Com base em microdados do Exame Nacional de Desempenho dos Estudantes (Enade) de 2007, 2008 e 2009, os pesquisadores avaliaram a diferença de acesso a 34 cursos de ensino superior entre ricos e pobres, mulheres e homens e brancos e negros. O resultado foi publicado em artigo na edição de janeiro a abril da revista acadêmica "Tempo Social".

Como seria de se esperar, encontraram que o curso de medicina se destaca em termos de estratificação socioeconômica: pessoas com origem social alta têm quase 15 vezes mais chances de estar no curso do que aquelas de origem baixa, aponta o estudo. Outros cursos que se destacam por concentrarem mais alunos de origem rica são relações internacionais, odontologia, arquitetura, urbanismo e design, e veterinária e zootecnia.

Na outra ponta, pessoas de origem social baixa têm mais chance de acesso a cursos como matemática, geografia, pedagogia, letras e ciências contábeis. São cursos mais voltados à formação de professores ou com ligação mais rápida com o mercado de trabalho.

"Indivíduos de origens sociais diferentes fazem cálculos diferentes sobre suas possibilidades de entrada no ensino superior", diz Carvalhaes. "Eles avaliam seu próprio desempenho educacional e o retorno mais rápido ou lento que uma determinada carreira tem."

Os cursos mais masculinos são engenharia, agronomia, ciências econômicas, teatro e música e estatística. Enquanto os mais femininos, são mais relacionados à docência e ao cuidado, como pedagogia, secretariado, nutrição, fonoaudiologia e serviço social.

Entre brancos e negros, excluído o componente socieconômico, a estratificação é menor, apontam os pesquisadores. Mas há maior presença de negros em cursos como arquivologia e biblioteconomia, serviço social, ciências sociais, secretariado e teatro e música. Enquanto brancos são maioria nos cursos de medicina, odontologia, agronomia, arquitetura e veterinária.

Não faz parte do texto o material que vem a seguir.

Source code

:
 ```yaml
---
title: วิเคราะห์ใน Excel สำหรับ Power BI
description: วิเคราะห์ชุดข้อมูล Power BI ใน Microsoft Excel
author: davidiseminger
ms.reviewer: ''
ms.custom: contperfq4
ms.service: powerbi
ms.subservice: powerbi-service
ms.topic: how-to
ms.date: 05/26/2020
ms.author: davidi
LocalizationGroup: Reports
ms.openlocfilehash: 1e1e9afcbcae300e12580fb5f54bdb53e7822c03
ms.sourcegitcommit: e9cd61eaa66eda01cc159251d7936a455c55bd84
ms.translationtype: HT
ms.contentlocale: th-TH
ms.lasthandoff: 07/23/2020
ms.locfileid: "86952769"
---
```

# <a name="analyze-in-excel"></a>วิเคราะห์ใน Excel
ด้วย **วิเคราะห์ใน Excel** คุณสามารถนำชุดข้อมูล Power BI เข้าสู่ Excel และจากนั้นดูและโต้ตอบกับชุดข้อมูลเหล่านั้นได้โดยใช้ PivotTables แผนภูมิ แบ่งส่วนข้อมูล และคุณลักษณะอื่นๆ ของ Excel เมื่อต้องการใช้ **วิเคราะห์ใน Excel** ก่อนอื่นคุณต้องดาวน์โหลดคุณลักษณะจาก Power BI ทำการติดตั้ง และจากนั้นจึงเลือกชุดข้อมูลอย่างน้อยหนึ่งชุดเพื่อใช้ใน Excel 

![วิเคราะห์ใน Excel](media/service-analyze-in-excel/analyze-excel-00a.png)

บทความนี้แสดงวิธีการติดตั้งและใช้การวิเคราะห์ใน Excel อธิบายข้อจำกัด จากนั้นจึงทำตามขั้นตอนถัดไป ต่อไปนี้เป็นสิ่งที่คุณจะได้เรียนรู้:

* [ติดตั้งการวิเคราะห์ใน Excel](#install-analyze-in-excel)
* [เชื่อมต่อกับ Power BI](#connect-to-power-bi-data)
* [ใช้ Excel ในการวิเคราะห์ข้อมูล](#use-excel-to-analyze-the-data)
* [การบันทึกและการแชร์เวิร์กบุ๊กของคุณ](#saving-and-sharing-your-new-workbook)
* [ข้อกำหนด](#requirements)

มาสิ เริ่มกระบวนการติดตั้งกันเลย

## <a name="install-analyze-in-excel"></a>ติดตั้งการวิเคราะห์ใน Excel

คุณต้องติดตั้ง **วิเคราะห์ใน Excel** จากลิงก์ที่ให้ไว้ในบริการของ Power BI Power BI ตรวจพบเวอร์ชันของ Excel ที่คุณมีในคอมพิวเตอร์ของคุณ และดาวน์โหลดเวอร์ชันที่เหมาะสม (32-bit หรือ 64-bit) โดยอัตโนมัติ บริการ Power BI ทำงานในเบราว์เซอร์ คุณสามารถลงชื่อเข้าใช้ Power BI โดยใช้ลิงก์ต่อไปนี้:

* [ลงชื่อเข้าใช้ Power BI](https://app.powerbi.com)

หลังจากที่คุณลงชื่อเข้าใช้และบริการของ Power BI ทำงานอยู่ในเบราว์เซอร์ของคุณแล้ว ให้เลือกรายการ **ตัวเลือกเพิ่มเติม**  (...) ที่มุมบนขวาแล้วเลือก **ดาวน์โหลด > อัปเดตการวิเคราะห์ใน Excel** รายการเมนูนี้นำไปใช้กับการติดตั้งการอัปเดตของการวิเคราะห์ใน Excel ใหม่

"Existem mudanças intensas acontecendo, mas a expansão não cria oportunidades de uma forma homogênea entre os estudantes de diferentes origens sociais", diz Carvalhaes, lembrando que a ampliação foi feita com recursos públicos, através de políticas como ProUni, Fies e a expansão do ensino federal. "Então saber como essas escolhas são feitas importa."